Source: Collège de France |
Colloque coorganisé par la Pr Samantha Besson, chaire Droit international des institutions et le Pr Henry Laurens, chaire Histoire contemporaine du monde arabe.
Garantie pour la première fois en droit international en 1948 (Convention pour la prévention et la répression du crime de génocide du 9 décembre 1948), l’interdiction du génocide est souvent considérée comme l’interdiction du « crime des crimes ». Contrairement aux autre crimes codifiés à nouveau depuis dans les statuts de tribunaux pénaux internationaux (dont le Statut de Rome de la Cour pénale internationale (CPI) du 17 juillet 1998), le crime de génocide n’a jamais varié dans sa formulation. En comparaison, il a aussi été peu invoqué et, dès lors, peu interprété dans la jurisprudence, que ce soit par les tribunaux pénaux nationaux ou les tribunaux pénaux internationaux ad hoc ou permanents comme la CPI. Certains en ont déduit une force normative parmi les plus élevées en droit international, une valeur de reconnaissance historique des crimes commis et, c’est lié, un rôle avant tout préventif. Depuis une quinzaine d’années, toutefois, une évolution se fait sentir. La violation de l’obligation qu’ont les États de prévenir le génocide est invoquée de manière de plus en plus fréquente en pratique. C’est ainsi que, dès 2007, la jurisprudence de la Cour internationale de justice (CIJ) s’est étoffée autour de l’obligation de prévention du génocide. Actuellement la clause de compétence de l’art. IX de la Convention de 1948 est au fondement de pas moins de quatre procédures contentieuses contre des États devant la CIJ.
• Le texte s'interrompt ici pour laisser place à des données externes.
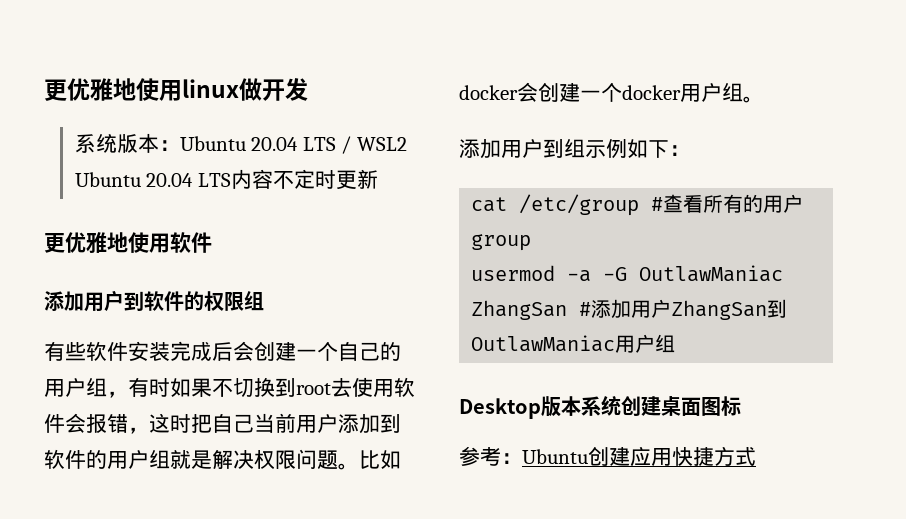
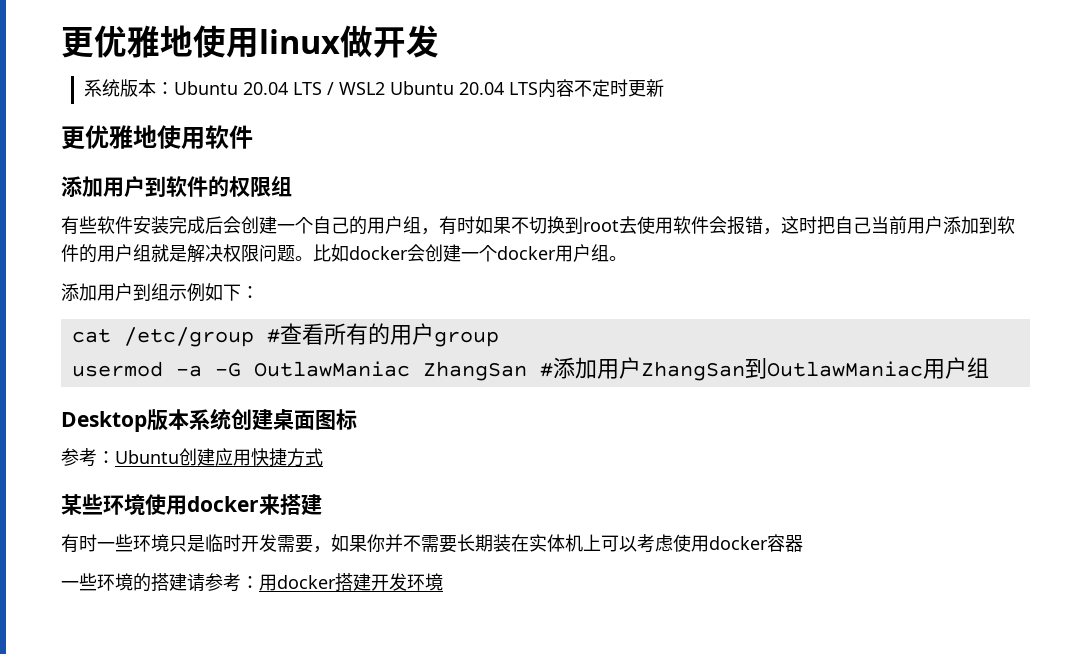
(756, 456) none -> [61,494,322,515] [61,534,803,553] [61,573,443,592] // 某些环境使用docker来搭建 // 有时一些环境只是临时开发需要，如果你并不需要长期装在实体机上可以考虑使用docker容器 // 一些环境的搭建请参考：用docker搭建开发环境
Face à cette évolution rapide de la pratique internationale, un bilan juridique s’impose. Étant donné la place centrale donnée à divers titres à l’histoire au sein du raisonnement juridique en matière de génocide, il est intéressant d’y procéder en dialogue avec les historiens. La Convention de 1948 y invite d’ailleurs les juristes, reconnaissant dans son préambule « qu’à toutes les périodes de l’histoire le génocide a infligé de grandes pertes à l’humanité ». L’intérêt d’un tel bilan vaut aussi en histoire. La question se pose en effet de l’application du concept (juridique) de génocide aux réalités mouvantes de l’histoire, en particulier à un moment où de larges pans du passé sont vécus comme appartenant toujours à notre présent. Il ne s’agit pas de nier l’existence d’exterminations de masses, mais de déterminer si le concept de génocide apporte un élément supplémentaire de compréhension aux processus étudiés.
Durant cette journée de rencontre, juristes et historiens, spécialistes du génocide, noueront un dialogue, nous l’espérons, fructueux. Leurs débats seront articulés autour de quatre questions : 1) Interdiction du génocide : des violences et « légendes noires » au crime de droit coutumier ; 2) Auteurs de génocide : individuels, collectifs et/ou institutionnels ; 3) Conditions du génocide : intentions et/ou processus génocidaires ; et 4) Justice et vérité du génocide : « passé qui ne passe pas » et « assassins de la mémoire ». Le traitement de ces questions sera bien entendu l’occasion de revenir sur différents cas de génocide dans l’histoire, y compris dans l’histoire du droit international.
Intervenantes et intervenants : Monique Chemillier-Gendreau (université Paris Cité) ; Christian Ingrao (CESPRA, École des hautes études en sciences sociales/CNRS) ; Mark Levene (université de Southampton) ; Rafaëlle Maison (IEDP, université Paris-Saclay) ; Jean-Clément Martin (IHMC, université Paris 1 Panthéon-Sorbonne) ; Guénaël Mettraux (Chambres spécialisées pour le Kosovo, La Haye & Dickinson Law School, université d’État de Pennsylvanie) ; Henry Rousso (IHTP, CNRS) ; William Schabas (université de Middlesex, Londres).